*Activity*
Could you write out the records below exactly as they appear, leaving out any pictures?

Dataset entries
- - - - - - -

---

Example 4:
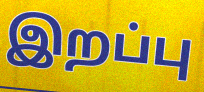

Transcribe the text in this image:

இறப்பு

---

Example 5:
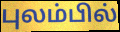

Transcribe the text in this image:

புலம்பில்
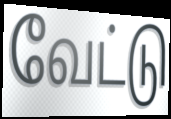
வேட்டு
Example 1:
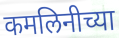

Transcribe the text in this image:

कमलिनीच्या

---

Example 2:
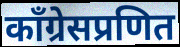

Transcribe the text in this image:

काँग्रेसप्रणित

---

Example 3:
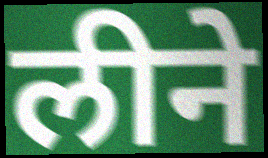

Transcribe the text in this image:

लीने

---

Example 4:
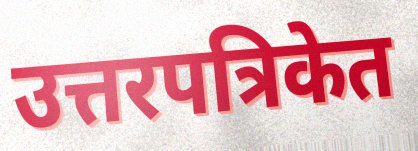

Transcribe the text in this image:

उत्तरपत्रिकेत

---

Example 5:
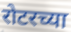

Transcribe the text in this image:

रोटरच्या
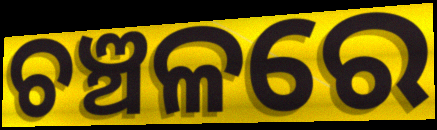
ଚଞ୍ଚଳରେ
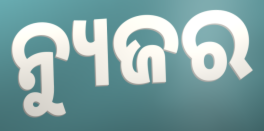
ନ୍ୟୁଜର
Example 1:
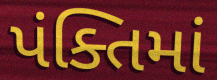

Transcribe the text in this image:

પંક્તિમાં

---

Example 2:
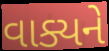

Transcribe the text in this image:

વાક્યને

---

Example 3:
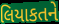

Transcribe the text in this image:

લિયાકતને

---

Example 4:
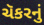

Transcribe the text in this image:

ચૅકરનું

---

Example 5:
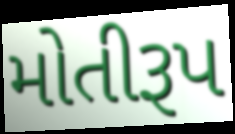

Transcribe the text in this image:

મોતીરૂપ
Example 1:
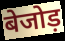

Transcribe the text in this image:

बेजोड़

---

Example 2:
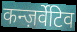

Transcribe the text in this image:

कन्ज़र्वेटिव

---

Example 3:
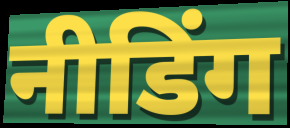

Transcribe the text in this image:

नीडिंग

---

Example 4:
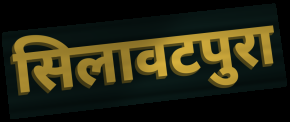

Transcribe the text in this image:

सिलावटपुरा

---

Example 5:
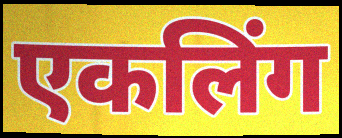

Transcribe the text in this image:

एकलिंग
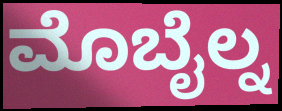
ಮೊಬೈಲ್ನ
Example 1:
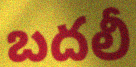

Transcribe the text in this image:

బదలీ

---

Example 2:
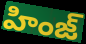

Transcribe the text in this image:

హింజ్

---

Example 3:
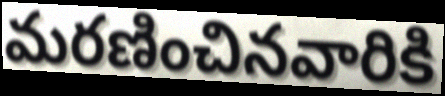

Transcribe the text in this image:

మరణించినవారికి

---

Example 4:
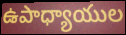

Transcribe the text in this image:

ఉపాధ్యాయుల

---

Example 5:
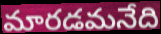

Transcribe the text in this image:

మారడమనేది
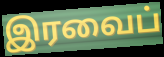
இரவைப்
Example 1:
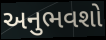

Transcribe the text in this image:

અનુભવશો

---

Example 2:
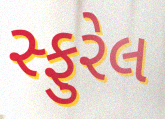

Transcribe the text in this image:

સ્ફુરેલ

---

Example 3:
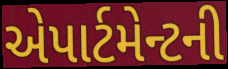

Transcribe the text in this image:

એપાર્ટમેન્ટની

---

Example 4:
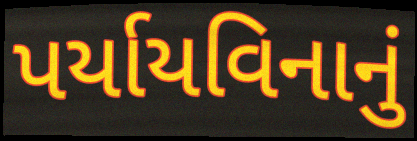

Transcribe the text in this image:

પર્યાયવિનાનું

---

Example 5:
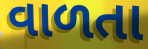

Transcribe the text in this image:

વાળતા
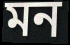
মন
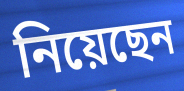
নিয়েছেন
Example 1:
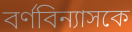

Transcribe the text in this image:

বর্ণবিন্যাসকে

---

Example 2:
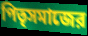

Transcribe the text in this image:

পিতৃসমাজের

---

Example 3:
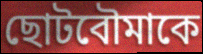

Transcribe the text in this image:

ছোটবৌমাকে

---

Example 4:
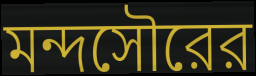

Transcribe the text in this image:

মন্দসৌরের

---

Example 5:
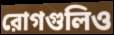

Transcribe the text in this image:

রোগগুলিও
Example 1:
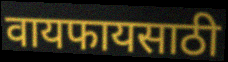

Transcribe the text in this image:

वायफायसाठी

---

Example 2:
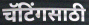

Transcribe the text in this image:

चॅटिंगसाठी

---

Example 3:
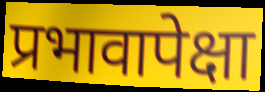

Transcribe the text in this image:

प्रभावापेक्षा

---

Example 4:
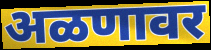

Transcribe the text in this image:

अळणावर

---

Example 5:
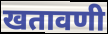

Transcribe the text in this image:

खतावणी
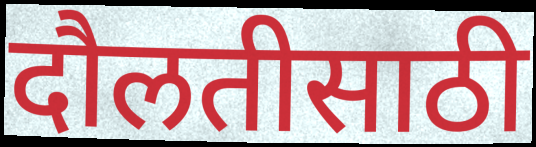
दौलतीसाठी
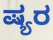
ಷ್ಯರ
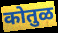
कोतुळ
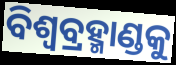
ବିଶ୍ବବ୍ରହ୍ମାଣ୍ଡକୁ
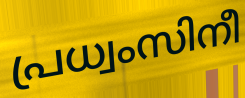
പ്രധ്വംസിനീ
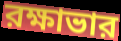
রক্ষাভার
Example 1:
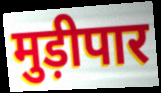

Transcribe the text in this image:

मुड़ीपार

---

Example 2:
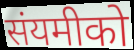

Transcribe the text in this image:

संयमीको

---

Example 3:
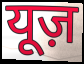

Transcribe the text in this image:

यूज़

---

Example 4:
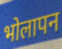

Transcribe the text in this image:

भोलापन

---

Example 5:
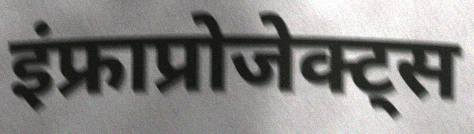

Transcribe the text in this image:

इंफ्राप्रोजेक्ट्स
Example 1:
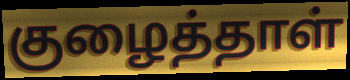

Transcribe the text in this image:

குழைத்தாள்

- - - - - - -

*Answer for this exercise*
---

Example 4:

Transcribe the text in this image:

இறப்பு

---

Example 5:

Transcribe the text in this image:

புலம்பில்
வேட்டு
Example 1:

Transcribe the text in this image:

कमलिनीच्या

---

Example 2:

Transcribe the text in this image:

काँग्रेसप्रणित

---

Example 3:

Transcribe the text in this image:

लीने

---

Example 4:

Transcribe the text in this image:

उत्तरपत्रिकेत

---

Example 5:

Transcribe the text in this image:

रोटरच्या
ଚଞ୍ଚଳରେ
ନ୍ୟୁଜର
Example 1:

Transcribe the text in this image:

પંક્તિમાં

---

Example 2:

Transcribe the text in this image:

વાક્યને

---

Example 3:

Transcribe the text in this image:

લિયાકતને

---

Example 4:

Transcribe the text in this image:

ચૅકરનું

---

Example 5:

Transcribe the text in this image:

મોતીરૂપ
Example 1:

Transcribe the text in this image:

बेजोड़

---

Example 2:

Transcribe the text in this image:

कन्ज़र्वेटिव

---

Example 3:

Transcribe the text in this image:

नीडिंग

---

Example 4:

Transcribe the text in this image:

सिलावटपुरा

---

Example 5:

Transcribe the text in this image:

एकलिंग
ಮೊಬೈಲ್ನ
Example 1:

Transcribe the text in this image:

బదలీ

---

Example 2:

Transcribe the text in this image:

హింజ్

---

Example 3:

Transcribe the text in this image:

మరణించినవారికి

---

Example 4:

Transcribe the text in this image:

ఉపాధ్యాయుల

---

Example 5:

Transcribe the text in this image:

మారడమనేది
இரவைப்
Example 1:

Transcribe the text in this image:

અનુભવશો

---

Example 2:

Transcribe the text in this image:

સ્ફુરેલ

---

Example 3:

Transcribe the text in this image:

એપાર્ટમેન્ટની

---

Example 4:

Transcribe the text in this image:

પર્યાયવિનાનું

---

Example 5:

Transcribe the text in this image:

વાળતા
মন
নিয়েছেন
Example 1:

Transcribe the text in this image:

বর্ণবিন্যাসকে

---

Example 2:

Transcribe the text in this image:

পিতৃসমাজের

---

Example 3:

Transcribe the text in this image:

ছোটবৌমাকে

---

Example 4:

Transcribe the text in this image:

মন্দসৌরের

---

Example 5:

Transcribe the text in this image:

রোগগুলিও
Example 1:

Transcribe the text in this image:

वायफायसाठी

---

Example 2:

Transcribe the text in this image:

चॅटिंगसाठी

---

Example 3:

Transcribe the text in this image:

प्रभावापेक्षा

---

Example 4:

Transcribe the text in this image:

अळणावर

---

Example 5:

Transcribe the text in this image:

खतावणी
दौलतीसाठी
ಷ್ಯರ
कोतुळ
ବିଶ୍ବବ୍ରହ୍ମାଣ୍ଡକୁ
പ്രധ്വംസിനീ
রক্ষাভার
Example 1:

Transcribe the text in this image:

मुड़ीपार

---

Example 2:

Transcribe the text in this image:

संयमीको

---

Example 3:

Transcribe the text in this image:

यूज़

---

Example 4:

Transcribe the text in this image:

भोलापन

---

Example 5:

Transcribe the text in this image:

इंफ्राप्रोजेक्ट्स
Example 1:

Transcribe the text in this image:

குழைத்தாள்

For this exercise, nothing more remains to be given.